*BRIEF*.
Can you rewrite every entry below with "value" renamed to "reading" and everything else left as is? Omit the pictures from your version.

*RECORDS*.

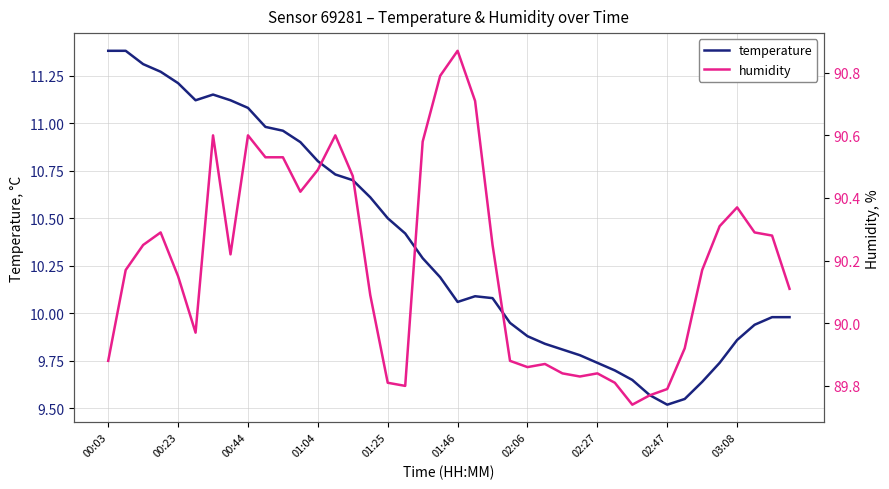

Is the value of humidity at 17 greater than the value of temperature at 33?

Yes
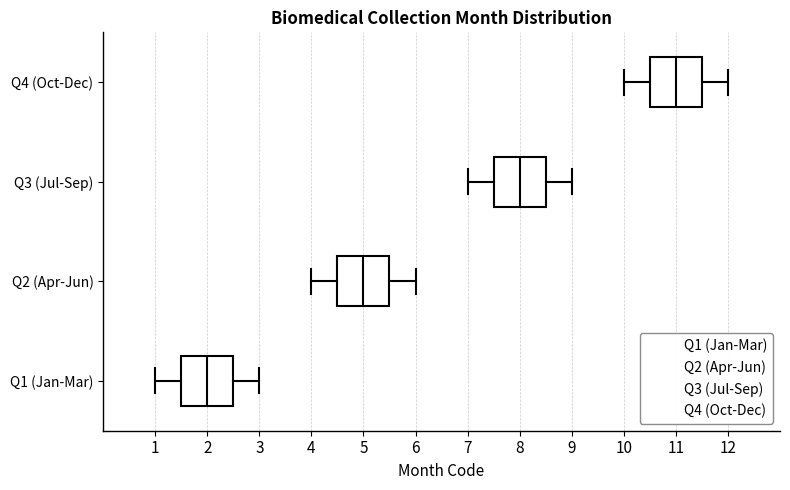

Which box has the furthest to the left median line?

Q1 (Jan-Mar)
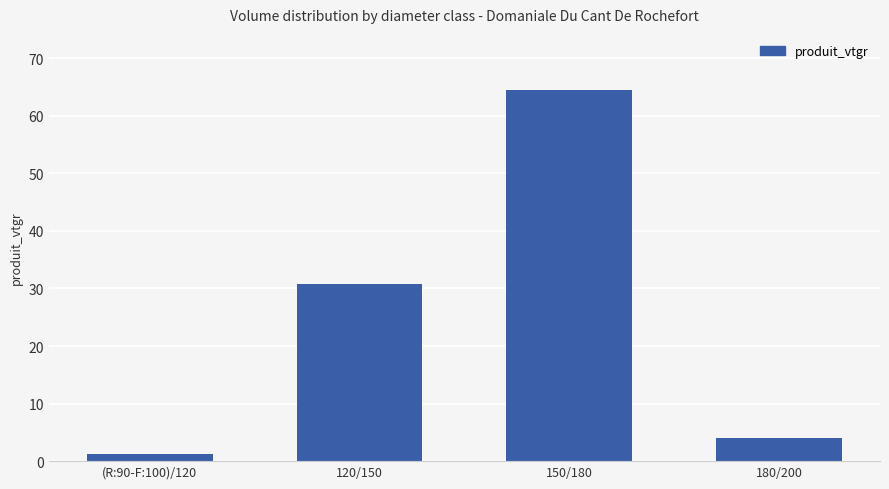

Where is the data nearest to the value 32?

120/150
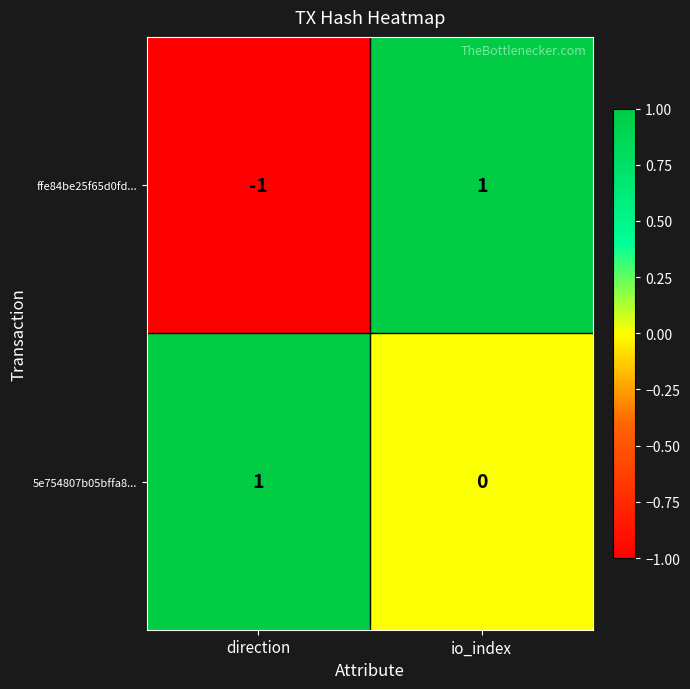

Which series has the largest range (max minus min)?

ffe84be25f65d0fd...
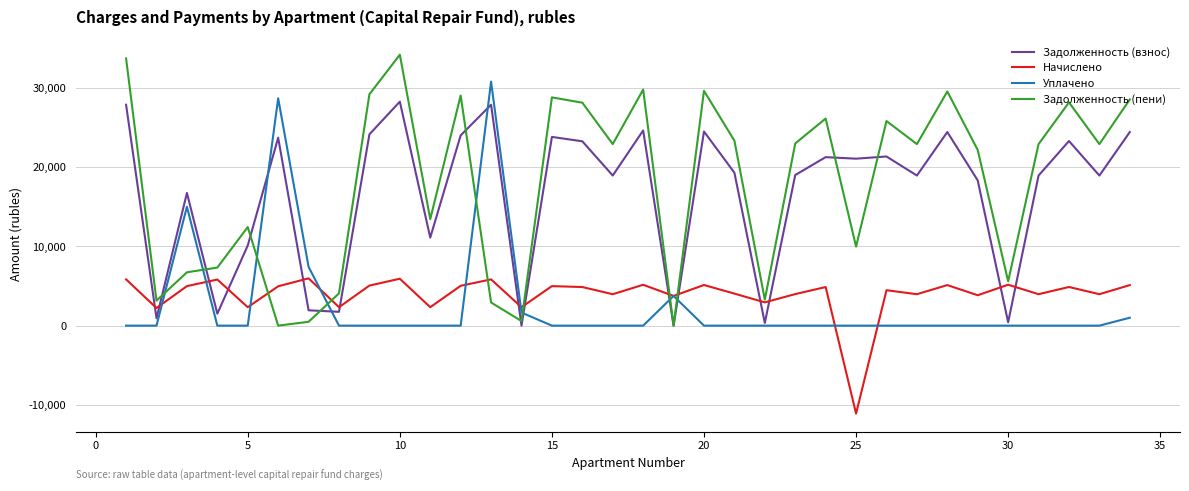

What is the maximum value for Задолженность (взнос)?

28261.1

*REPLY*.
Is the reading of humidity at 17 greater than the reading of temperature at 33?

Yes

Which box has the furthest to the left median line?

Q1 (Jan-Mar)

Where is the data nearest to the reading 32?

120/150

Which series has the largest range (max minus min)?

ffe84be25f65d0fd...

What is the maximum reading for Задолженность (взнос)?

28261.1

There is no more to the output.